> _PROBLEM TO WORK ON_
In the records, each line holding "Evelyne" must be reported.

> _RECORDS FOR THE TASK_
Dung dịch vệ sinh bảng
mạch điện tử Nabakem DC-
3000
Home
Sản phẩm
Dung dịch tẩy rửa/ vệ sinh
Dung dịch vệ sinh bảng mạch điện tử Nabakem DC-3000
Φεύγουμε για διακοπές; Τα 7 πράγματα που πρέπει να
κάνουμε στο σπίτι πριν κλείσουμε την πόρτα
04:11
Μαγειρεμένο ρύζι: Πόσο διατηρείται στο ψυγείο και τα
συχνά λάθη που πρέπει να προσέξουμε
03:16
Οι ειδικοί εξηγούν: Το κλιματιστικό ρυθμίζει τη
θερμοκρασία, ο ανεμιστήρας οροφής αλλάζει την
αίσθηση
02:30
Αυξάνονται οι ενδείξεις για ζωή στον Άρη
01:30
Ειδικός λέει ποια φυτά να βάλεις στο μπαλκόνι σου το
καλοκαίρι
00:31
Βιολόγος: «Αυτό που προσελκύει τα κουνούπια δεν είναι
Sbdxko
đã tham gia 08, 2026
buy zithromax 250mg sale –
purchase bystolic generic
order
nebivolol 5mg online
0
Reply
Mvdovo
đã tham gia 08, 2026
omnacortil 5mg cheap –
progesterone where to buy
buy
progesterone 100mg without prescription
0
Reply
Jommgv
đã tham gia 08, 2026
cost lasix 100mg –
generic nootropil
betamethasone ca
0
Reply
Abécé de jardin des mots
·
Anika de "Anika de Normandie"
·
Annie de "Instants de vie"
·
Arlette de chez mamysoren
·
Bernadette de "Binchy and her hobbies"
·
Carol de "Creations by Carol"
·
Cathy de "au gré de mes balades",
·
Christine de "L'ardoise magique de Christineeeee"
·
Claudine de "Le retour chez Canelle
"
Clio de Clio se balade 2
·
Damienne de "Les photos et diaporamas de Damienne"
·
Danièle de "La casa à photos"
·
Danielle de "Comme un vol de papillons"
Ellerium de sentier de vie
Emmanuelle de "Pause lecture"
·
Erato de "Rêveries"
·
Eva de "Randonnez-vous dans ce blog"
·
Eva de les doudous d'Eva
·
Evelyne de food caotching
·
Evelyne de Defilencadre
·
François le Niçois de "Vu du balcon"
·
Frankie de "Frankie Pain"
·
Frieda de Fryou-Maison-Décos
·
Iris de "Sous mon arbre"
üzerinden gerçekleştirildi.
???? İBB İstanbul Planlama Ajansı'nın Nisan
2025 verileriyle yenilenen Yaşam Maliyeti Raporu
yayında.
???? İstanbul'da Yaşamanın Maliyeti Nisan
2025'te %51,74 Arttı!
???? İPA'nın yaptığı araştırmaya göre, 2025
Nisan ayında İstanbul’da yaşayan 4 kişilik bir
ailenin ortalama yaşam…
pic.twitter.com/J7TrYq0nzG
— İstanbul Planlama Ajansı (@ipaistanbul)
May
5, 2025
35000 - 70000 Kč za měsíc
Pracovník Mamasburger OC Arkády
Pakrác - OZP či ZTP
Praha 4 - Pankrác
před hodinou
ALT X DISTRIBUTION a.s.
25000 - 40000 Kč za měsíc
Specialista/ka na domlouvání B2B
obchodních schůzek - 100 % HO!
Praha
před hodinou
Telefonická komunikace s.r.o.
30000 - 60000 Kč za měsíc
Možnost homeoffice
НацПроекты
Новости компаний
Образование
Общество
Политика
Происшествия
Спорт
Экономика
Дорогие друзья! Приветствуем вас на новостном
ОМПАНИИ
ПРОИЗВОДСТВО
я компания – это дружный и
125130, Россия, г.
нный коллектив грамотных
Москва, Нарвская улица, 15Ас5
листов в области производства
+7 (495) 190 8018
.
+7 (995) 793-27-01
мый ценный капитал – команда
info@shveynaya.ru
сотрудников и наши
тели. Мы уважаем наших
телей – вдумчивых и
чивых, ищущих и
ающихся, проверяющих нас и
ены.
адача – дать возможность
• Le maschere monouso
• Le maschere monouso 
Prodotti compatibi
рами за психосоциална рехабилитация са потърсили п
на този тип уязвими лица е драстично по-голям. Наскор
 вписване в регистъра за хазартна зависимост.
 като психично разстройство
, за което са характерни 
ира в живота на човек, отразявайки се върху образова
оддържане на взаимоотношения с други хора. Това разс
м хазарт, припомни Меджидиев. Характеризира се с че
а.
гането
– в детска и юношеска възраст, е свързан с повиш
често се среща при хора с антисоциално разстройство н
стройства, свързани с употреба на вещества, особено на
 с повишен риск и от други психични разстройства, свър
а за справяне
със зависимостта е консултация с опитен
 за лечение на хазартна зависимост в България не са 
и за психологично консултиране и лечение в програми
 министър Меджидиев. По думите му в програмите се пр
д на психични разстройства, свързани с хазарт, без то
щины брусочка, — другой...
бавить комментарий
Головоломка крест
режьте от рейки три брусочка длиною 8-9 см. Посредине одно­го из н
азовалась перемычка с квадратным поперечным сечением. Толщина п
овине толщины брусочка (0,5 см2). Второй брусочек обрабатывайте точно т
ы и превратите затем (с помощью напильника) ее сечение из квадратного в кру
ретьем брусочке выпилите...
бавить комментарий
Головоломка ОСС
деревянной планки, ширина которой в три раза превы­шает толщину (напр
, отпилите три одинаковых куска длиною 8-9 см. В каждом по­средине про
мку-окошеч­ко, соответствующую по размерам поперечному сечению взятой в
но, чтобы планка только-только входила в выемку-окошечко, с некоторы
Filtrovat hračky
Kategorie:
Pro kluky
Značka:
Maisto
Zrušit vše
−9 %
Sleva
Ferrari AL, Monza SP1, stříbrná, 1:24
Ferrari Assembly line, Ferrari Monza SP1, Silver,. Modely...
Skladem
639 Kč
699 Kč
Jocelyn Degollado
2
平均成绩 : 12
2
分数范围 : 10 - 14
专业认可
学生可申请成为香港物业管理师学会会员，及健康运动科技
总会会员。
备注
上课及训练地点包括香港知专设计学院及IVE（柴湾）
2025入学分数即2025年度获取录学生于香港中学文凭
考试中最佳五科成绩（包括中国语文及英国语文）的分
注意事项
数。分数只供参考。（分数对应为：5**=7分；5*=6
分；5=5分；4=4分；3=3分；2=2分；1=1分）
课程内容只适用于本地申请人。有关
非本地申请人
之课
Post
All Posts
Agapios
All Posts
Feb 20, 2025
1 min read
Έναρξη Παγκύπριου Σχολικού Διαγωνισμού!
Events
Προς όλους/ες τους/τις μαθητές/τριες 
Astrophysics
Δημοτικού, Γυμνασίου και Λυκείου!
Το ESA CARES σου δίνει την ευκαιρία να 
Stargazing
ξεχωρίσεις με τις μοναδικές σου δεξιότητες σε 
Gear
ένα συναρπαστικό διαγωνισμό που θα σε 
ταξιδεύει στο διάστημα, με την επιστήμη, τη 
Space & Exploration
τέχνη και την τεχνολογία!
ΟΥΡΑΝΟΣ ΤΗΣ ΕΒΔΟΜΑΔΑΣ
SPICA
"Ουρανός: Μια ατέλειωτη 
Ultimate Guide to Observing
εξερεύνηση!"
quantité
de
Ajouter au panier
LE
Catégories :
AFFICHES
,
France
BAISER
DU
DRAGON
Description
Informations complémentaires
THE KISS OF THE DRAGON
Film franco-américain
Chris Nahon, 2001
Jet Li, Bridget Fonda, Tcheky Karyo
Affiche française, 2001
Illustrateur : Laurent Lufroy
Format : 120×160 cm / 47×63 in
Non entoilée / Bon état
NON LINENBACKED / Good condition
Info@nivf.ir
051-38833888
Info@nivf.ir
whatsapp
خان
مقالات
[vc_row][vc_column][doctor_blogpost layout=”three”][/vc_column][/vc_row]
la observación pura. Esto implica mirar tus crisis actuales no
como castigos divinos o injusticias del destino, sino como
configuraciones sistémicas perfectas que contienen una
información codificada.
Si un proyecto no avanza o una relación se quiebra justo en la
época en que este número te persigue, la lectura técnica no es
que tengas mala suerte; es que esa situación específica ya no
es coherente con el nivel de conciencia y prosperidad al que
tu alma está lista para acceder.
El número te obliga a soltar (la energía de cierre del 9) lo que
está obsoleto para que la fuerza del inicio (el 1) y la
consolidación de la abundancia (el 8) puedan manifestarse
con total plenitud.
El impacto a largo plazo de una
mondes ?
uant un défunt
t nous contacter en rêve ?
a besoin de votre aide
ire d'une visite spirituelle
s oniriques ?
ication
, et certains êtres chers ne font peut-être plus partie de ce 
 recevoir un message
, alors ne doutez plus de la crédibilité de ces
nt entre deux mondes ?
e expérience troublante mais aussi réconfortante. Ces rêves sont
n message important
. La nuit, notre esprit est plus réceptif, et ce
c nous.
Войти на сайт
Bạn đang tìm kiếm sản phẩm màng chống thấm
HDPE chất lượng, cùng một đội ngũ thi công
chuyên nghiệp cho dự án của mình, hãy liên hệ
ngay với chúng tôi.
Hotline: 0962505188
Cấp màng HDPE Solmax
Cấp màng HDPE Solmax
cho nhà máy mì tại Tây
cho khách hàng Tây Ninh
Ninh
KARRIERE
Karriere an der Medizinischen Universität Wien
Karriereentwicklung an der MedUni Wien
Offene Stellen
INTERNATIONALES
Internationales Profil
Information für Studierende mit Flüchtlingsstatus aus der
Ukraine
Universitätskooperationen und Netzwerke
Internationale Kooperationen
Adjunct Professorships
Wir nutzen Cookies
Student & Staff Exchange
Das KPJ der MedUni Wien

> _YOUR RESPONSE_
Evelyne de food caotching
Evelyne de Defilencadre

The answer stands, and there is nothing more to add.